How Application Auto Scaling predictive scaling works
To use predictive scaling, create a predictive scaling policy that specifies the CloudWatch metric to monitor and analyze. You can use a predefined metric or a custom metric. For predictive scaling to start forecasting future values, this metric must have at least 24 hours of data.
After you create the policy, predictive scaling starts analyzing metric data from up to the past 14 days to identify patterns. It uses this analysis to generate an hourly forecast of capacity requirements for the next 48 hours. The forecast is updated every 6 hours using the latest CloudWatch data. As new data comes in, predictive scaling is able to continuously improve the accuracy of future forecasts.
You can first enable predictive scaling in forecast only mode. In this mode, it generates capacity forecasts but does not actually scale your capacity based on those forecasts. This allows you to evaluate the accuracy and suitability of the forecast.
After you review the forecast data and decide to start scaling based on that data, switch the scaling policy to forecast and scale mode. In this mode:
-
If the forecast expects an increase in load, predictive scaling will increase the capacity.
-
If the forecast expects a decrease in load, predictive scaling will not scale in to remove capacity. This ensures that you scale-in only when the demand actually drops, and not just on predictions. To remove capacity that is no longer needed, you must create a Target Tracking or Step Scaling policy because they respond to real time metric data.
By default, predictive scaling scales your scalable targets at the start of each hour based on the forecast for that hour. You can optionally specify an earlier start time by using the SchedulingBufferTime
property
in the PutScalingPolicy
API operation. This allows you to launch predicted capacity ahead of the forecasted demand, which gives the new capacity adequate time to become ready to handle traffic.
Maximum capacity limit
By default, when scaling policies are set, they cannot increase capacity higher than its maximum capacity.
Alternatively, you can allow the scalable target's maximum capacity to be automatically increased if the forecast capacity approaches or exceeds the maximum capacity of the scalable target. To enable this behavior,
use the MaxCapacityBreachBehavior
and MaxCapacityBuffer
properties in the PutScalingPolicy
API operation or the Max capacity behavior setting in the Amazon Web Services Management Console.
Warning
Use caution when allowing the maximum capacity to be automatically increased. The maximum capacity does not automatically decrease back to the original maximum.
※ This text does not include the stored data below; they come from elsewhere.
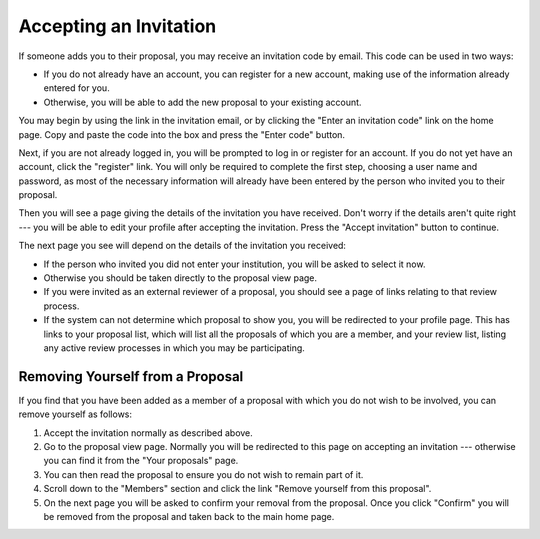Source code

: Accepting an Invitation
=======================

If someone adds you to their proposal, you may receive
an invitation code by email.
This code can be used in two ways:

* If you do not already have an account, you can register for a new
  account, making use of the information already entered for you.

* Otherwise, you will be able to add the
  new proposal to your existing account.

You may begin by using the link in the invitation email,
or by clicking the "Enter an invitation code" link on the home page.
Copy and paste the code into the box and
press the "Enter code" button.

.. image:: image/invitation_enter.png

Next, if you are not already logged in, you will be prompted
to log in or register for an account.
If you do not yet have an account, click the "register" link.
You will only be required to complete the first step,
choosing a user name and password,
as most of the necessary information will already have
been entered by the person who invited you to their proposal.

Then you will see a page giving the details of the invitation
you have received.
Don't worry if the details aren't quite right --- you will be
able to edit your profile after accepting the invitation.
Press the "Accept invitation" button to continue.

.. image:: image/invitation_accept.png

The next page you see will depend on the details of the
invitation you received:

* If the person who invited you did not enter your institution,
  you will be asked to select it now.

* Otherwise you should be taken directly to the proposal view page.

* If you were invited as an external reviewer of a proposal,
  you should see a page of links relating to that review process.

* If the system can not determine which proposal to show you,
  you will be redirected to your profile page.
  This has links to your proposal list,
  which will list all the proposals of which you are a member,
  and your review list,
  listing any active review processes in which you may be participating.

Removing Yourself from a Proposal
---------------------------------

If you find that you have been added as a member of a proposal
with which you do not wish to be involved,
you can remove yourself as follows:

1. Accept the invitation normally as described above.

2. Go to the proposal view page.  Normally you will be redirected
   to this page on accepting an invitation --- otherwise you can
   find it from the "Your proposals" page.

3. You can then read the proposal to ensure you do not wish to
   remain part of it.

4. Scroll down to the "Members" section and click the link
   "Remove yourself from this proposal".

5. On the next page you will be asked to confirm your removal from
   the proposal.  Once you click "Confirm" you will be
   removed from the proposal and taken back to the main home page.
Commonly used commands for scaling policy creation, management, and deletion
The commonly used commands for working with predictive scaling policies include:
-
register-scalable-target
to register Amazon or custom resources as scalable targets, to suspend scaling, and to resume scaling. -
put-scaling-policy
to create a predictive scaling policy. -
get-predictive-scaling-forecast
to retrieve the forecast data for a predictive scaling policy. -
describe-scaling-activities
to return information about scaling activities in an Amazon Web Services Region. -
describe-scaling-policies
to return information about scaling policies in an Amazon Web Services Region. -
delete-scaling-policy
to delete a scaling policy.
Custom metrics
Custom metrics can be used to predict the capacity needed for an application. Custom metrics are useful when predefined metrics are not enough to capture the load on your application.
Considerations
The following considerations apply when working with predictive scaling.
-
Confirm whether predictive scaling is suitable for your application. An application is a good fit for predictive scaling if it exhibits recurring load patterns that are specific to the day of the week or the time of day. Evaluate the forecast before letting predictive scaling actively scale your application.
-
Predictive scaling needs at least 24 hours of historical data to start forecasting. However, forecasts are more effective if historical data spans two full weeks.
-
Choose a load metric that accurately represents the full load on your application and is the aspect of your application that's most important to scale on.